It is not uncommon for a subtle inner connection to reveal itself only in the juxtaposition of two seemingly dissimilar artworks. An example can be seen in the exhibit by Chiyoko Tanaka and Yasuhisa Kohyama at Japan Art, which is on display until December 14, 2019. With freely constructed vases which he fires in an anagama kiln [a single-chamber kiln for Japanese wood-fired ceramics] that he built himself, Yasuhisa Kohyama has long ranked among his nation’s most important artists. The artistic kinship between this ceramist, who was born in Shigaraki in 1936, and the five-year-younger textile artist is rooted in the traditions of a country that never strictly separated utilitarian crafts from fine arts as in the West, and in both artists’ sensitive inclusion of the phenomena of nature and time. While textile wall objects by Chiyoko Tanaka show openness toward contemporary Western art, Yasuhisa Kohyama’s work largely derives from the rich art tradition of his homeland.

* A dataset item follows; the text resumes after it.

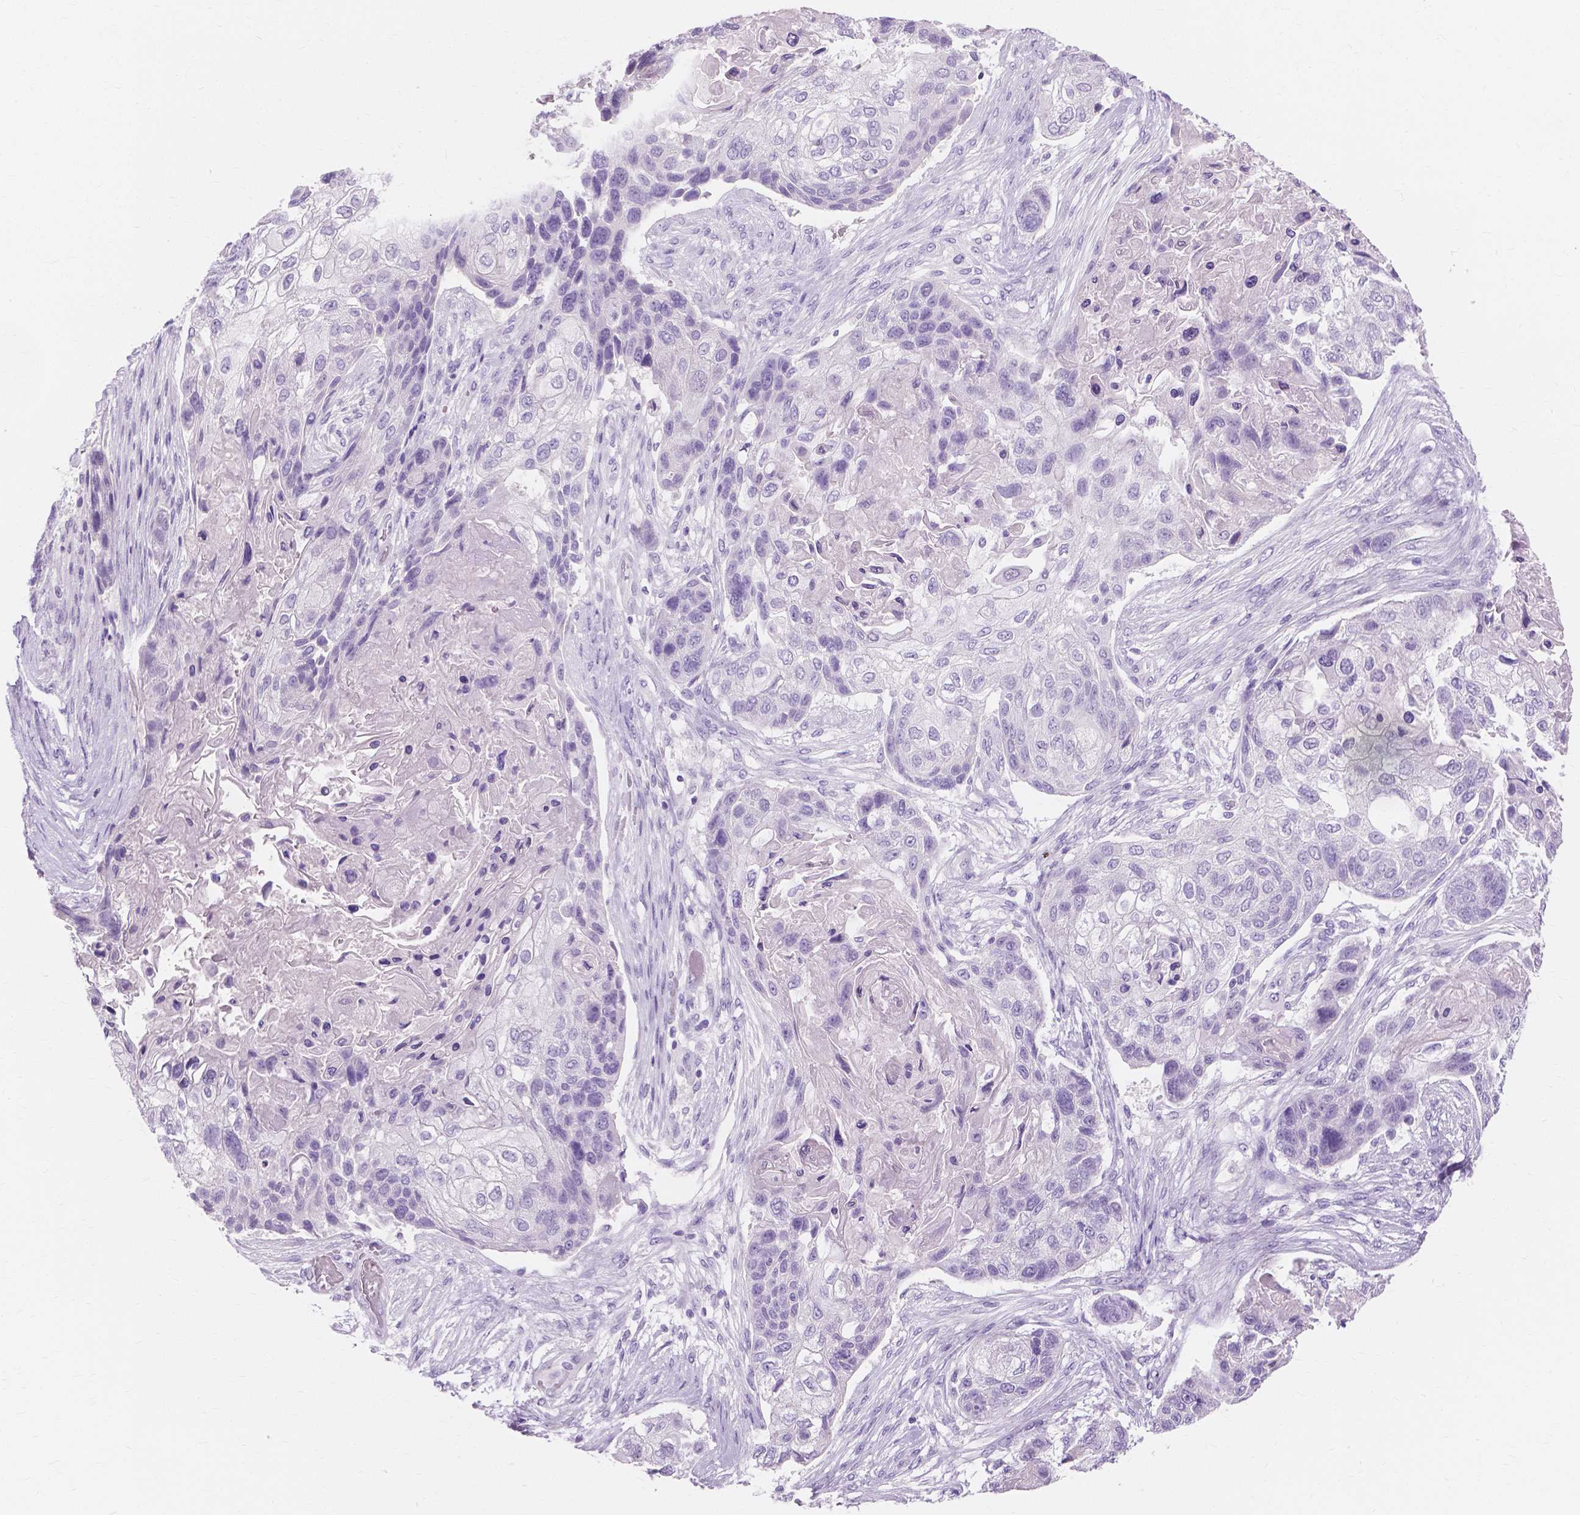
{"staining": {"intensity": "negative", "quantity": "none", "location": "none"}, "tissue": "lung cancer", "cell_type": "Tumor cells", "image_type": "cancer", "snomed": [{"axis": "morphology", "description": "Squamous cell carcinoma, NOS"}, {"axis": "topography", "description": "Lung"}], "caption": "This is an IHC histopathology image of human lung cancer. There is no expression in tumor cells.", "gene": "MUC12", "patient": {"sex": "male", "age": 69}}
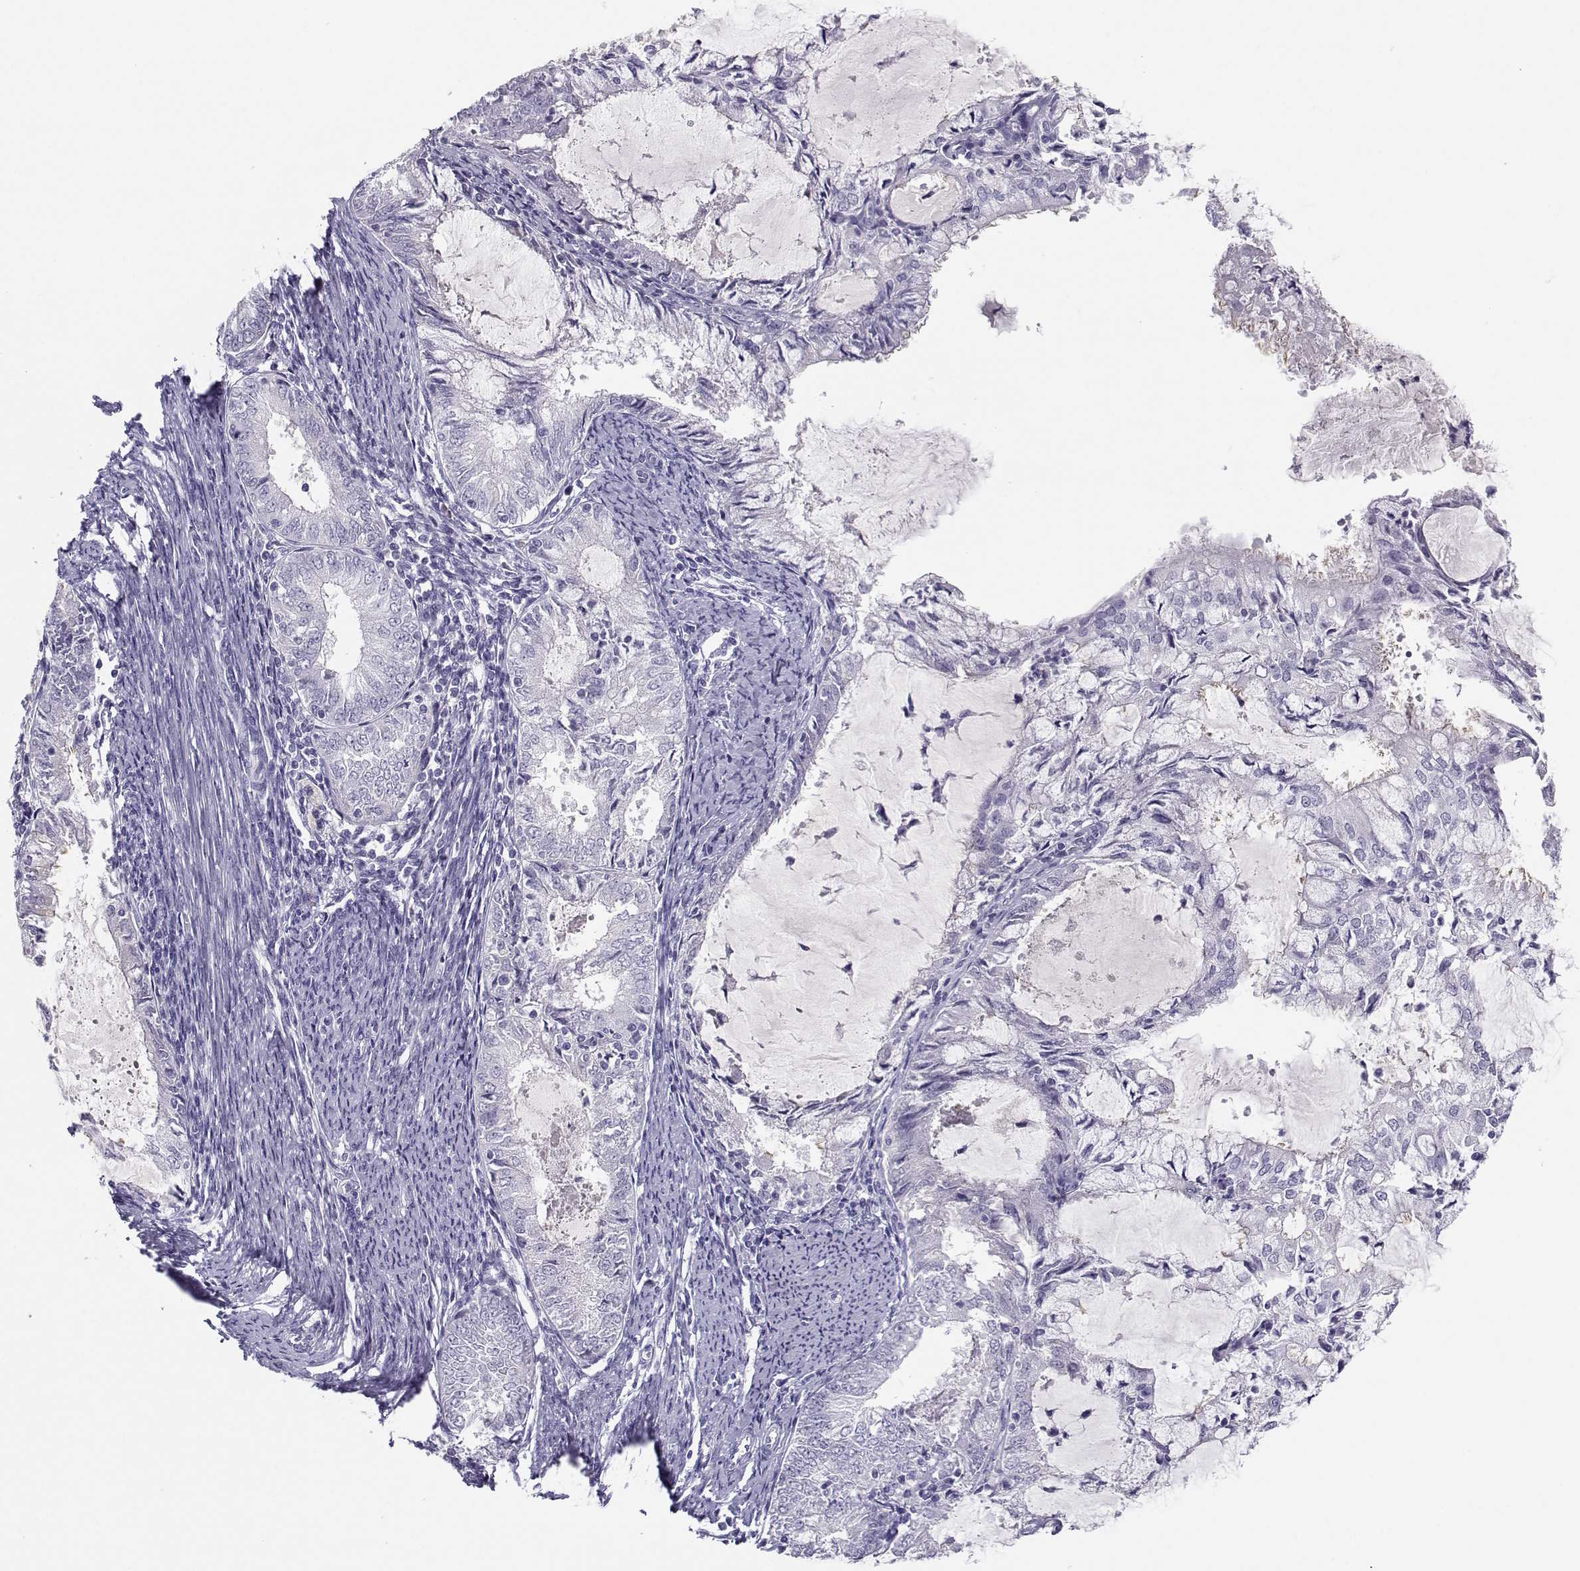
{"staining": {"intensity": "negative", "quantity": "none", "location": "none"}, "tissue": "endometrial cancer", "cell_type": "Tumor cells", "image_type": "cancer", "snomed": [{"axis": "morphology", "description": "Adenocarcinoma, NOS"}, {"axis": "topography", "description": "Endometrium"}], "caption": "Histopathology image shows no protein staining in tumor cells of endometrial adenocarcinoma tissue. (IHC, brightfield microscopy, high magnification).", "gene": "CFAP77", "patient": {"sex": "female", "age": 57}}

Deborah Klochko, director of the Museum of Photographic Arts in San Diego, suggests that the ceramist’s works should be evaluated “in comparison to monumental natural wonders such as Uluru in Australia or Antelope Canyon in the American Southwest.” Klochko adds that we feel connected to these places by the selfsame power and emotional resonance that we can experience in Kohyama’s ceramics. The heartbeat of the earth, she says, is palpably present in these artworks…. Klochko began her text on Yasuhisa Kohyama with a quote from the American mythologist Joseph Campell: “The goal of life is to make your heartbeat match the beat of the universe, to match your nature with Nature.” It is not only the natural colors of the ceramics themselves and their sculptural forms, partly created by cutting and scraping, that support such poetic interpretations. Rock monuments, shaped by wind and weather, or the play of blazing flames are also alluded to in the names, e.g. “Kaze” [“Wind”] or “Homura” [“Flame”], which this artist has given to his series of vase objects. Yasuhisa Kohyama gave the names “Danpen” [“Fragment”] and “Suemono” [“Antique Ceramic”] to other vessels reminiscent of the tradition of the Momoyama period (1573-1615).
Chiyoko Tanaka first earned international fame for her “Grinded Fabric” series in 1984. To “grind” her hand-woven fabric, she spreads it on the floor and rubs its surface with a stone or brick. Through the process of grinding and rubbing, Chiyoko Tanaka symbolizes the passage of time, while the fabric absorbs the texture of the earth with every movement. At the same time, the fabric is worn away by the grinding, exposing the warp that had been hidden by the weft. Takeo Uchiyama, director of the National Museum of Modern Art in Kyoto, comments on this process: “Tanaka’s work reveals the essence of reality, which is all too often obscured by mundane illusions.”
A few years later in her “Permeated Black Series,” Chiyoko Tanaka wound threads around a cylinder and then dyed them so the outer threads acquired a darker tone than the inner ones. With unevenly dyed threads as its weft, the woven textile shows subtle gradations of black. The interplay of dyeing and weaving is another example of the passage of time in the oeuvre of this artist, who lives and works in Kyoto. According to Takeo Uchiyama, her work too is influenced by the surroundings of Japan’s former capital city: “In her work, I often see a view of old buildings, for instance, a room for tea ceremonies.” Tanaka’s intimate relationship to nature has imbued her with an awareness of its tempo, which forms the basis of her work. Especially in today’s fast-paced era, it can be enormously enriching to allow oneself to become immersed in nature and natural time.